PREDICT (predict external test set and feature importance analysis)

Overview

Previous folder from a GENERATE job.
Robert_example_test.csv: CSV file with data to use as the external test set. The full CSV file can be found in the Examples folder of the ROBERT repository or downloaded here:

Name	Target_values	x1	x2	x3	x4	x5	x6	x7	x8	x9	x10	x11
38	1.854766065	12	110.9270401	70.8240401	Csub-H	89.87553406	49.77253406	1	0	0	0	1
39	2.034511341	11.7	110.6553116	70.25231158	Csub-Csub	78.65235138	55.53135138	1	0	0	0	1
...
45	0.329517076	-101.6	115.2292938	-38.47370618	Csub-O	70.45233154	-65.96866846	0	2	1	3	3
46	1.902644865	4.29	110.7536316	62.94063159	Csub-H	89.6808548	41.8678548	2	0	0	0	2

Instructions:

First, go to the folder where GENERATE was previously run in your terminal.
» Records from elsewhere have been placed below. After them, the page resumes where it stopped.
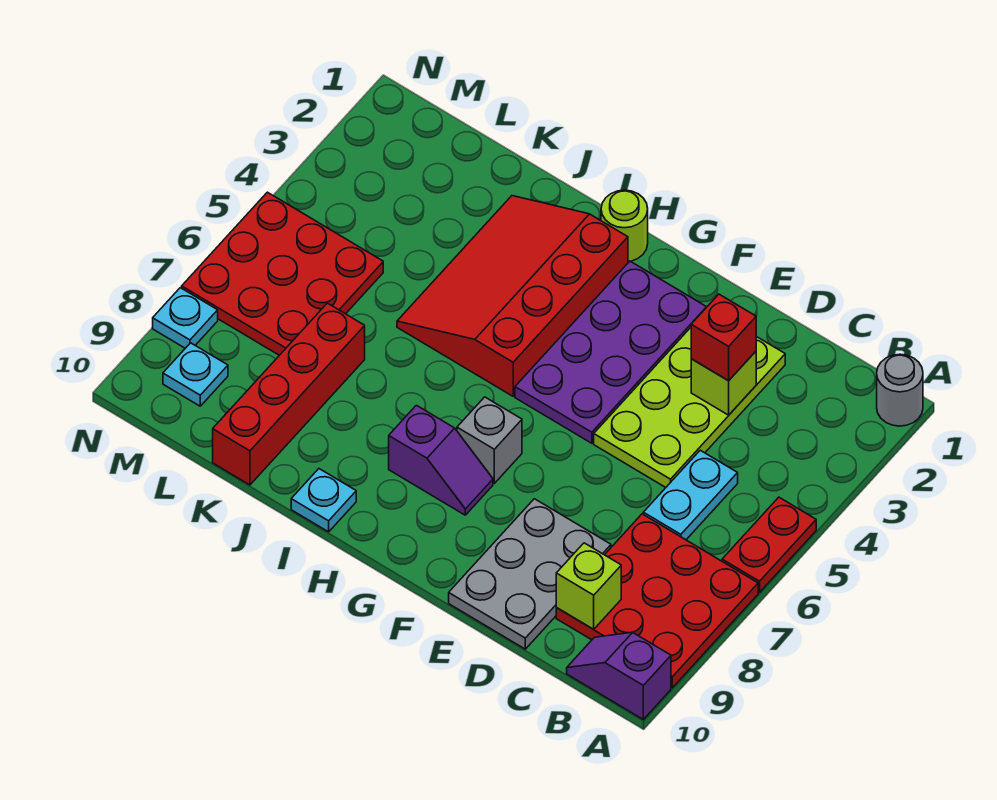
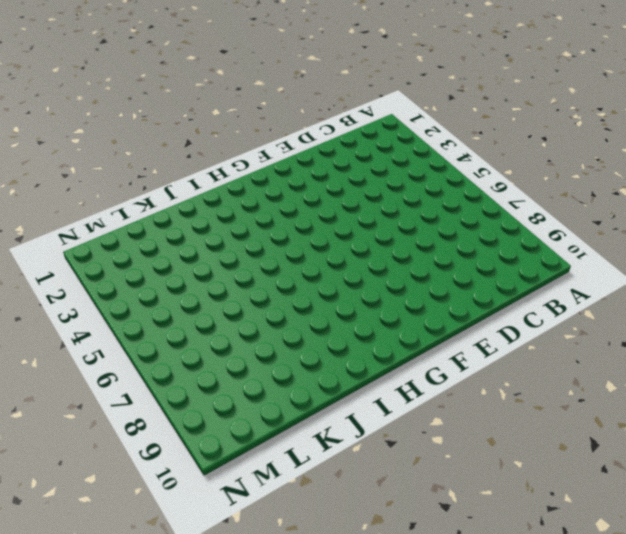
none -> grey round brick A1 level 1
none -> red plate A5:A6 level 1
none -> red plate A7:C9 level 1

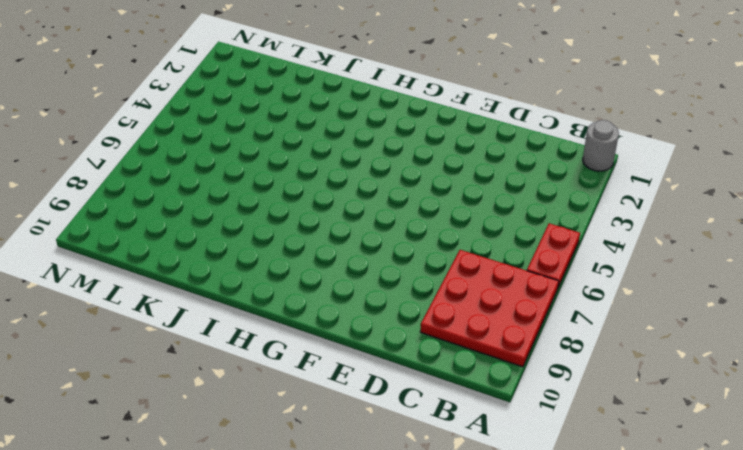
none -> purple slope A10:B10 level 1 top A
none -> cyan plate C5:C6 level 1
none -> lime plate D2:E5 level 1

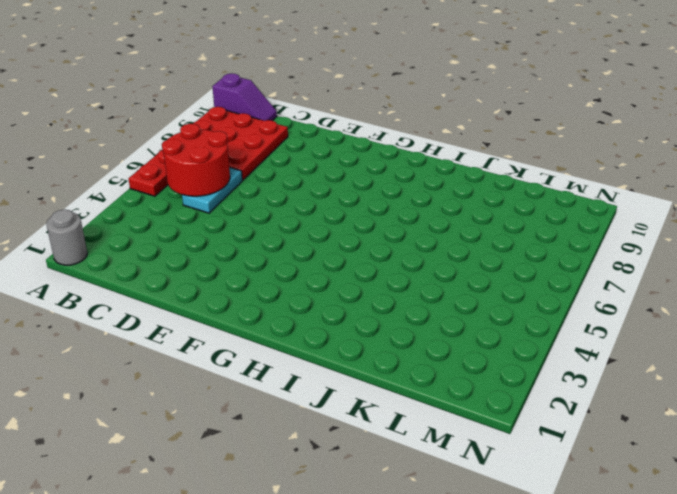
red round brick B5:C6 level 2 -> none
none -> lime plate D2:E5 level 1
none -> grey plate D8:E10 level 1
none -> purple plate F2:G5 level 1

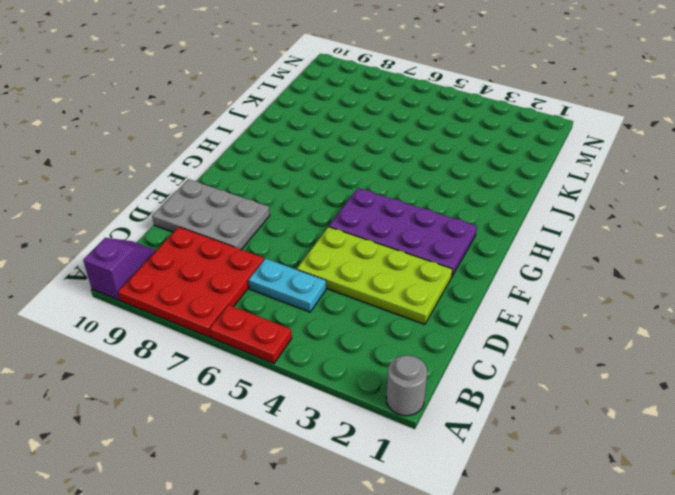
none -> grey brick G7 level 1
none -> purple slope G8:H8 level 1 top H
none -> lime round brick H1 level 1

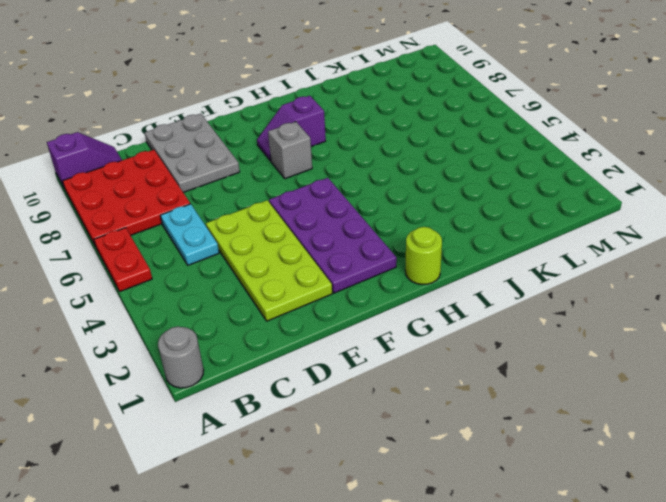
none -> red slope H2:J5 level 1 top H
none -> cyan plate I10 level 1
none -> red brick K7:K10 level 1

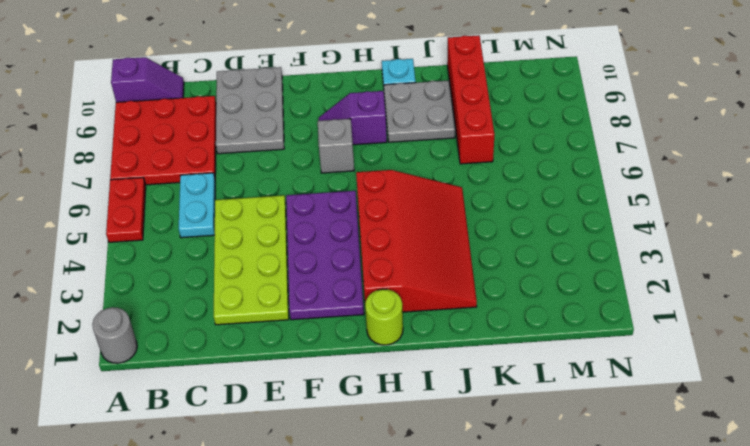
grey plate I8:J9 level 1 -> none
none -> red plate L5:N7 level 1
none -> cyan plate M9 level 1
none -> cyan plate N8 level 1

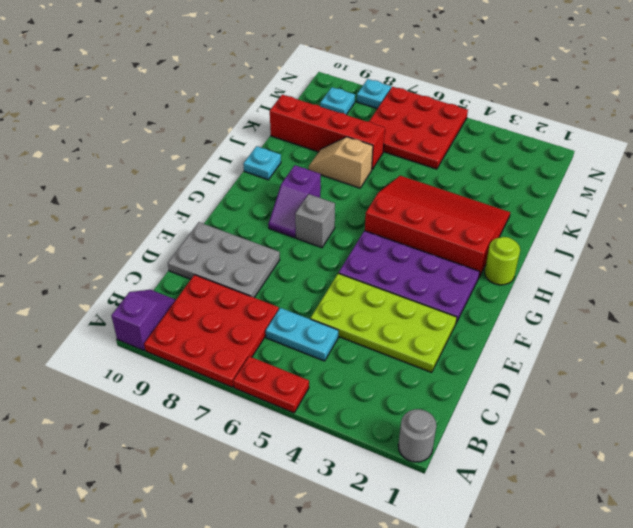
tan slope J7:J8 level 1 top 7 -> none
none -> lime brick C9 level 2
none -> lime brick D3 level 2
none -> red brick D3 level 3

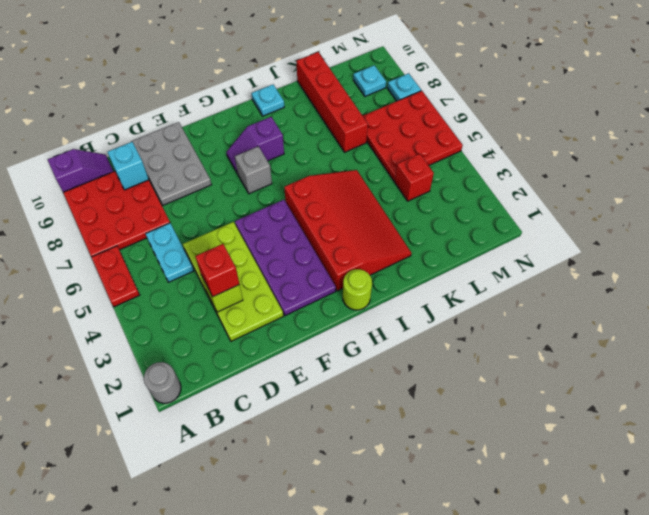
cyan brick C9 level 2 -> lime brick C9 level 2
red brick L4 level 1 -> none

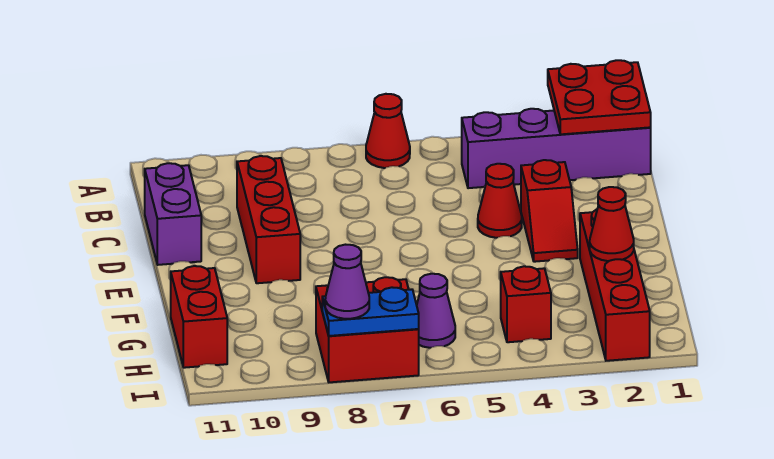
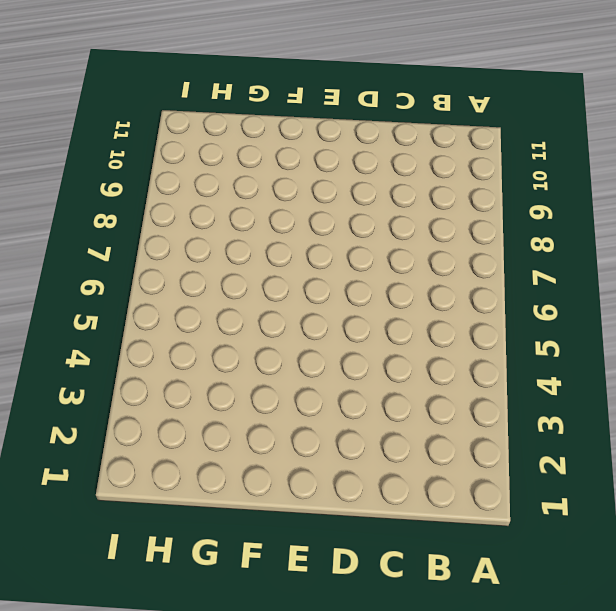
none -> red cone A6 level 1
none -> purple brick B1:B4 level 1
none -> red brick C9:E9 level 1

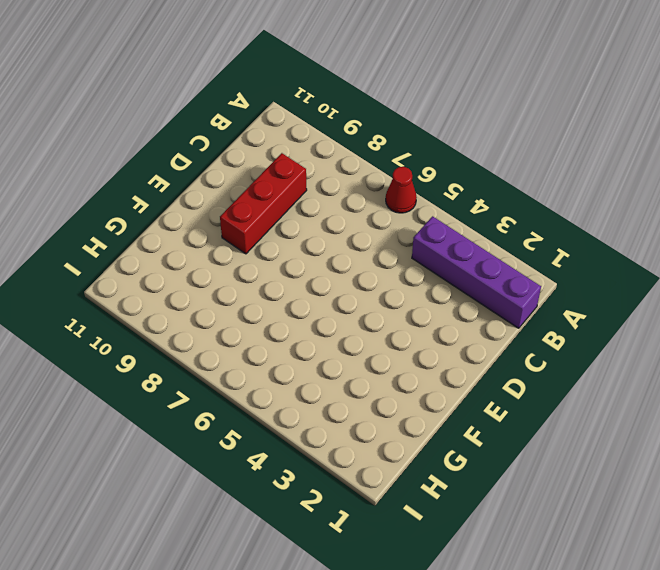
none -> purple brick C11:D11 level 1
none -> red slope D3:E3 level 1 top D
none -> red cone D4 level 1

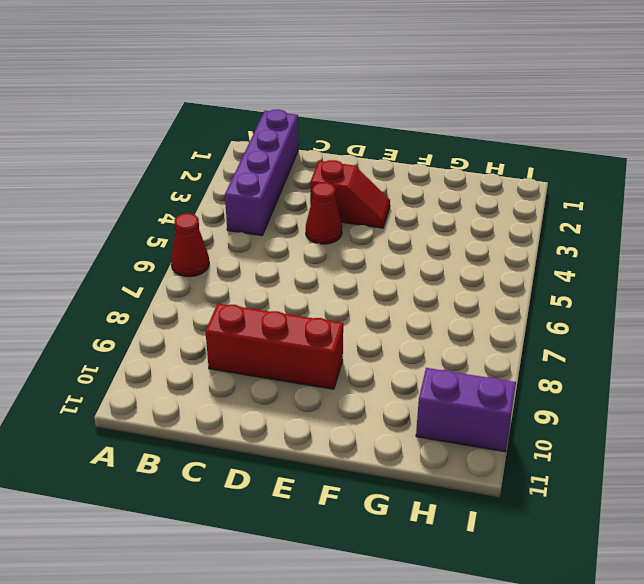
purple brick H10:I10 level 1 -> purple brick C11:D11 level 1
none -> red brick F2:I2 level 1
none -> red brick G11:H11 level 1
none -> red brick H4 level 1

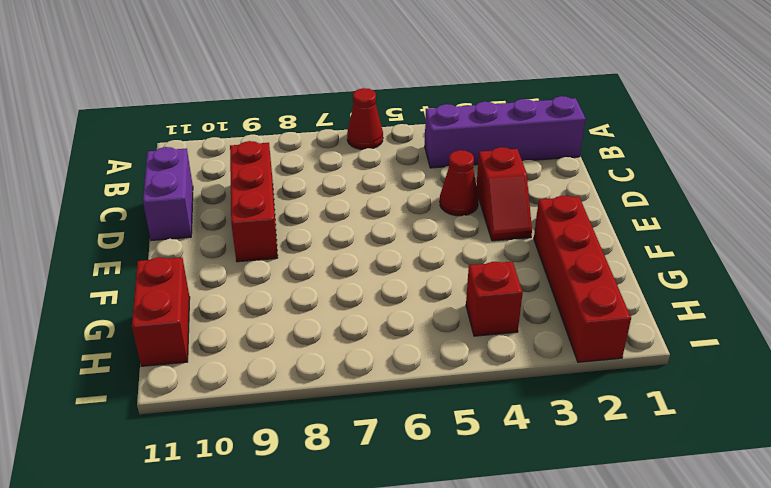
none -> purple cone H6 level 1
none -> red brick H7:I8 level 1
none -> red plate A1:B2 level 2

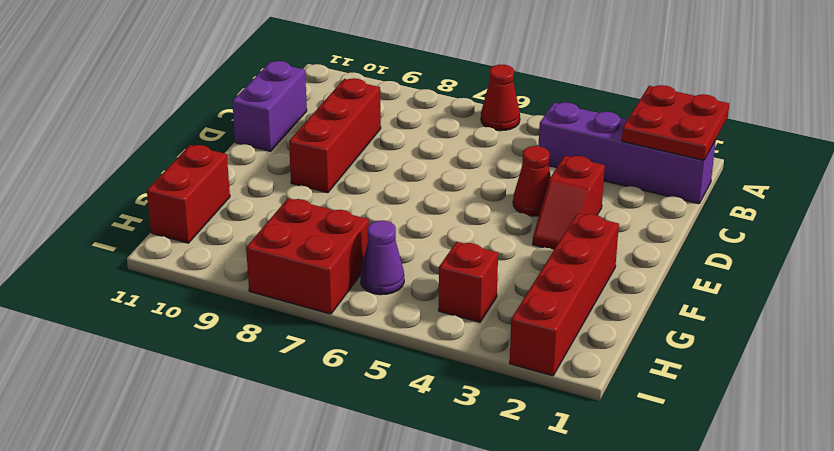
none -> red cone G2 level 2
none -> blue plate I7:I8 level 2
none -> purple cone I8 level 3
You should see a folder called GENERATE on it.
Run the following command line:

python -m robert --csv_test Robert_example_test.csv --names Name --predict

Options used:

--csv_test Robert_example_test.csv: CSV with the external test set.
--names Name: Name of the column containing the names of the datapoints. This feature allows to print the names of the outlier points (if any).
--predict: Use only the PREDICT module.

Time: ~10 seconds

System: 4 processors (Intel Xeon Ice Lake 8352Y) using 8.0 GB RAM memory

Two graphs, for No_PFI and for PFI (in /PREDICT), with: representation of predictions, SHAP feature analysis, PFI feature analysis and outlier analysis .
Six CSV files with the predictions of each set, for No_PFI and for PFI (in /PREDICT).